TEXT EXCERPT >>
■ ■ ■ ■ ■ ■ ■

Columbia research team uses data science to eliminate the tsetse fly in sub-Saharan Africa
The tsetse fly has wreaked devastation across large swaths of sub-Saharan Africa. About the size of a housefly, the insect transmits a parasite that can be lethal to both humans (sleeping sickness) and animals (nagana) – especially cattle. In many countries of the sub-Sahara, there are large regions where farmers cannot raise cattle; most eventually die as a result of infection caused by the trypanosomiasis parasite. And if farmers take the risk of raising cattle, they must live with the constant fear that their livestock will be infected by the parasite. The tsetse has caused many farmers to lose their livelihoods as well as an essential source of nutrition for their villages. Across the whole of sub-Saharan Africa, cattle deaths from trypanosomiasis can cause billions of dollars of production and economic losses.

■ ■ ■ ■ ■ ■ ■

DATA LISTING >>

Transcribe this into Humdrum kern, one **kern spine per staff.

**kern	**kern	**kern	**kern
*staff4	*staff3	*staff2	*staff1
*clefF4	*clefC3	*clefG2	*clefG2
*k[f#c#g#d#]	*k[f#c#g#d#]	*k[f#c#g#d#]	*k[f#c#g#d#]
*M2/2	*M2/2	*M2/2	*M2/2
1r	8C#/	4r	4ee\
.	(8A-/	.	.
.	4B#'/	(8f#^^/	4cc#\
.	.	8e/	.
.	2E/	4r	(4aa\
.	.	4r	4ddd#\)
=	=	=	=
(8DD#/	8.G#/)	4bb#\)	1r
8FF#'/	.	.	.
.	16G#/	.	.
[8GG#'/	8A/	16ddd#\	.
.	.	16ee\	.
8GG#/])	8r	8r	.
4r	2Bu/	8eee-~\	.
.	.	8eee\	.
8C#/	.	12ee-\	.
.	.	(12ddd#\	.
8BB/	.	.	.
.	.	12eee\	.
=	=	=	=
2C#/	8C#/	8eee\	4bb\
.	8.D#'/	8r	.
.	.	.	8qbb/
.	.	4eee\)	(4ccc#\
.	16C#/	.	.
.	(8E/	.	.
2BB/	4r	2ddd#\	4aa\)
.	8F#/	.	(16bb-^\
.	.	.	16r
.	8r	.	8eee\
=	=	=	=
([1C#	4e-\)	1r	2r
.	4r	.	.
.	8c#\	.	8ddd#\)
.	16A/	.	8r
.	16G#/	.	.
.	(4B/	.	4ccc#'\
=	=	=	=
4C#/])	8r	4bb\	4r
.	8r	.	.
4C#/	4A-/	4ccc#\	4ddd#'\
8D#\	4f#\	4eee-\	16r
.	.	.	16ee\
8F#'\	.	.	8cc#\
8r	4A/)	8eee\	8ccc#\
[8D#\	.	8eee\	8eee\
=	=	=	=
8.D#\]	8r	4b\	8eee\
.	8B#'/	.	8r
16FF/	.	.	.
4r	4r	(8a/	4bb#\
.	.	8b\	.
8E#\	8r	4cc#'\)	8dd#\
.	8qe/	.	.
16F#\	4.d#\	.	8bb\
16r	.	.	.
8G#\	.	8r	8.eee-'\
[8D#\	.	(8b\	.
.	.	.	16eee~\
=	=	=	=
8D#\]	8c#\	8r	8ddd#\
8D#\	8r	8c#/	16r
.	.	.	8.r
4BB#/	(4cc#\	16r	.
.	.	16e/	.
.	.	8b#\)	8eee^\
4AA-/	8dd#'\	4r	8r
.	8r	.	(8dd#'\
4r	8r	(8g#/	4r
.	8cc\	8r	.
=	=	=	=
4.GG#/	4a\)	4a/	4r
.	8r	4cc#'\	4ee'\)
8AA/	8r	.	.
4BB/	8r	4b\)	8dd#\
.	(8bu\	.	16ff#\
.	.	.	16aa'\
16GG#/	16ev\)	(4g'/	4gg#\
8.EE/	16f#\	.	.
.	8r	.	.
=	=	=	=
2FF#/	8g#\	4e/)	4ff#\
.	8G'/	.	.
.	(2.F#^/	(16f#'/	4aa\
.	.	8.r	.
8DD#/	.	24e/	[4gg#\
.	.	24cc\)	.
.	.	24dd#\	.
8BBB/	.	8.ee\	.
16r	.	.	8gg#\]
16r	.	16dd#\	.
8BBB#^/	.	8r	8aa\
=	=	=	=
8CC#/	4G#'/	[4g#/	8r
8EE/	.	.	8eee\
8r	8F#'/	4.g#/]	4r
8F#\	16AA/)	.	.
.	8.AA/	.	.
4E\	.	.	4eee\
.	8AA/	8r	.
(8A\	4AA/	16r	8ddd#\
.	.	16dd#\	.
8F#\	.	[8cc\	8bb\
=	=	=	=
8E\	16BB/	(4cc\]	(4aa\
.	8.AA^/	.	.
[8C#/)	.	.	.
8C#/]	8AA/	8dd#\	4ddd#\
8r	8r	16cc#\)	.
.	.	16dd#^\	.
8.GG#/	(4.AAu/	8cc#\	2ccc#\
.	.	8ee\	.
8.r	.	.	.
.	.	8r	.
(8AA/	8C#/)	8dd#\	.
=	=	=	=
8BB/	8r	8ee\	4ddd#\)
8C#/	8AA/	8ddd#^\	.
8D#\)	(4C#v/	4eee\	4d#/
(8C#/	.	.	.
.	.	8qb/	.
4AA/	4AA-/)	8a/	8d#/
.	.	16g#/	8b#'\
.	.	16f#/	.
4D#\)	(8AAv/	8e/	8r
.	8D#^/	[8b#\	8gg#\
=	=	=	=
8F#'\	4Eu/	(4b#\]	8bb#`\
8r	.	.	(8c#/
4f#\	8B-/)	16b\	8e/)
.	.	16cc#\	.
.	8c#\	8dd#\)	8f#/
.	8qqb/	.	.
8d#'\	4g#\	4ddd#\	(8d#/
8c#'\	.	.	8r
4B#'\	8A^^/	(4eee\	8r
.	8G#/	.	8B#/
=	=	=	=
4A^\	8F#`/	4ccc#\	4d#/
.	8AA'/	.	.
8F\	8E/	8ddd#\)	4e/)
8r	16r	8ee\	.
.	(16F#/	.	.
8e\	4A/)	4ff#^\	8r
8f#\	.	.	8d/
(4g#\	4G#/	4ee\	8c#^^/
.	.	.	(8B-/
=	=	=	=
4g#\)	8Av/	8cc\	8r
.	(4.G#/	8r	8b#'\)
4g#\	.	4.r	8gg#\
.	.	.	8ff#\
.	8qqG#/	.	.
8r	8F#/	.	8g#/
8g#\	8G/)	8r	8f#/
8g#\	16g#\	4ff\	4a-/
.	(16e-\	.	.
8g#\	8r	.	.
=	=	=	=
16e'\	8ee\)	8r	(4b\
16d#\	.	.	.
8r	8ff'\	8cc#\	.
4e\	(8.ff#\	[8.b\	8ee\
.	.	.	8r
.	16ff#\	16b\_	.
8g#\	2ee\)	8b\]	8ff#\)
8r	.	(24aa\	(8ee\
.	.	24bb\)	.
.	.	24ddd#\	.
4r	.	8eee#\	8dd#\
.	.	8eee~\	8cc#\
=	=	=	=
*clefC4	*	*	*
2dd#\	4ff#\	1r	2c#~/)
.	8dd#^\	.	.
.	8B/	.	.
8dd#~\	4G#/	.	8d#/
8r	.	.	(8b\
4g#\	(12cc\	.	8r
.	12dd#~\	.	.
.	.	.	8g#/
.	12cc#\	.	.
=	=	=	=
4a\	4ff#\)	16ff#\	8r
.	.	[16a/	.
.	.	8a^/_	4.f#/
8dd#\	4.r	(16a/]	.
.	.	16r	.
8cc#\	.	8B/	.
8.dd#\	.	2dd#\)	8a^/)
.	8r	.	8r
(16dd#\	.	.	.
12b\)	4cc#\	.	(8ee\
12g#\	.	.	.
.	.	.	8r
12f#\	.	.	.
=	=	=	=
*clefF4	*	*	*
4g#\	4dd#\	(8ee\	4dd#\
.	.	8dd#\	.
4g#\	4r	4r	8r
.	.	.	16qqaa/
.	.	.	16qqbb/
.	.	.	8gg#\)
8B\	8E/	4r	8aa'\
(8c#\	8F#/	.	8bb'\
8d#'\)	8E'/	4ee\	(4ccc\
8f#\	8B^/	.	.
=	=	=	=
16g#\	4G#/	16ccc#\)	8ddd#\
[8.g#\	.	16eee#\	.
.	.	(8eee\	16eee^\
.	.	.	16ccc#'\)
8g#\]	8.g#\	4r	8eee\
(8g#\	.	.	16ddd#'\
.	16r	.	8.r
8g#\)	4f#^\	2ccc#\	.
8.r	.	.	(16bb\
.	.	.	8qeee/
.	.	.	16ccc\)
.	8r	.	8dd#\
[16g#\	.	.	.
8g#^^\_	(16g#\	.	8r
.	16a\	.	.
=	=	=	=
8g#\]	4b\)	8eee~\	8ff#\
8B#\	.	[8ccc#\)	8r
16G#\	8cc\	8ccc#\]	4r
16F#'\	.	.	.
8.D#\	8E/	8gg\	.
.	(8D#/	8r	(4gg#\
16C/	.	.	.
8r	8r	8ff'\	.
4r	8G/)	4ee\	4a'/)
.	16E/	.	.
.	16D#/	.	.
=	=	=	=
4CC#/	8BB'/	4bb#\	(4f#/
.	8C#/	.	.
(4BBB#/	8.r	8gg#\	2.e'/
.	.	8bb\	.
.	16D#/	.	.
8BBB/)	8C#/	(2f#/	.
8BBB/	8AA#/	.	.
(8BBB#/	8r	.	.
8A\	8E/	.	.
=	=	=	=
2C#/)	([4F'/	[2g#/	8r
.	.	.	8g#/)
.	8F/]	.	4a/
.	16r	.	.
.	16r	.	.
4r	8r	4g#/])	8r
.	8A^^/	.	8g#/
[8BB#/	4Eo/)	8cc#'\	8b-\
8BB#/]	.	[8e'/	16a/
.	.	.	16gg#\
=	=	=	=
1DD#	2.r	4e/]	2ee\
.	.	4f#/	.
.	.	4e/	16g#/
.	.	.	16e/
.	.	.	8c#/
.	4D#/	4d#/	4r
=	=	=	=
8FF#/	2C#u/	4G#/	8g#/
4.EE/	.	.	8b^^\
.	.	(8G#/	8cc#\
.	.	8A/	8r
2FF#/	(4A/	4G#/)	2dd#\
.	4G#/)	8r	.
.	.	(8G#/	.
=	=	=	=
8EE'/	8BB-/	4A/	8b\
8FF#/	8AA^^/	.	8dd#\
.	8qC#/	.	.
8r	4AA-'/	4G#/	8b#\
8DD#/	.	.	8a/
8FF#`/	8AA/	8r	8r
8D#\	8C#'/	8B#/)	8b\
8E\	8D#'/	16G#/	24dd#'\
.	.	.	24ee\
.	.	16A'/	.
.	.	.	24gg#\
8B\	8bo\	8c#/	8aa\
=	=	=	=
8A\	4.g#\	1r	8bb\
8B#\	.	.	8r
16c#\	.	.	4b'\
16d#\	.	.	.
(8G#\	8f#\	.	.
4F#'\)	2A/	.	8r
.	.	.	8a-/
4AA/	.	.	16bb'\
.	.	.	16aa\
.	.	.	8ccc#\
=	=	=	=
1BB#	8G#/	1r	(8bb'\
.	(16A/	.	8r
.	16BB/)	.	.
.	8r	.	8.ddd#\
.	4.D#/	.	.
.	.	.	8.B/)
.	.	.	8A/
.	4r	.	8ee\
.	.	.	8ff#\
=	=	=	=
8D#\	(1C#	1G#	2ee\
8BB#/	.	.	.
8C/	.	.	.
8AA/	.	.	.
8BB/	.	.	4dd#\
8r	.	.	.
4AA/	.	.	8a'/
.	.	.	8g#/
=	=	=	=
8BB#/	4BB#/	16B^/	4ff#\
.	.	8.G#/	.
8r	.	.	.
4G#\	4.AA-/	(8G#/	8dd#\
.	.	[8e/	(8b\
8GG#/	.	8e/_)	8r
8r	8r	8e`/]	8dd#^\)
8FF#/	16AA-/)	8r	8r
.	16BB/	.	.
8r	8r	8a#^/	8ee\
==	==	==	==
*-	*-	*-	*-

■ ■ ■ ■ ■ ■ ■

EXERCISE DETAILS >>
Can you supply the next part of the tsetse fly article, starting right after its last sentence?

RESULT OF THIS TASK >>
This Columbia team is therefore pioneering a machine-learning based imaging and sorting solution that aims to drastically reduce Africa’s tsetse population. The research is supported by a $100,000 Seeds Fund Grant from Columbia’s Data Science Institute. The solution, which allows for the sorting of male and female tsetse flies, was discovered by Zelda Moran, now a researcher at the Earth Institute. While working as an intern at the International Atomic Energy Agency (IAEA), Moran first used near infrared light to peer inside the pupae of tsetse flies. She placed the pupae under a microscope and used the near infrared light to photograph them, allowing her to discern if the developing flies were male or female. She designed this novel sorting technique to support the Sterile Insect Technique, which the IAEA has used to eradicate tsetse populations in Zanzibar and other countries. The sterilizing technique uses irradiation to render large numbers of male flies infertile. The flies are then released into breeding grounds, where they mate with female flies. Since the females usually mate only once in a lifetime, the unfertilized mating will drastically reduce the tsetse population and help eliminate the spread of the disease, enabling farmers to more safely raise livestock.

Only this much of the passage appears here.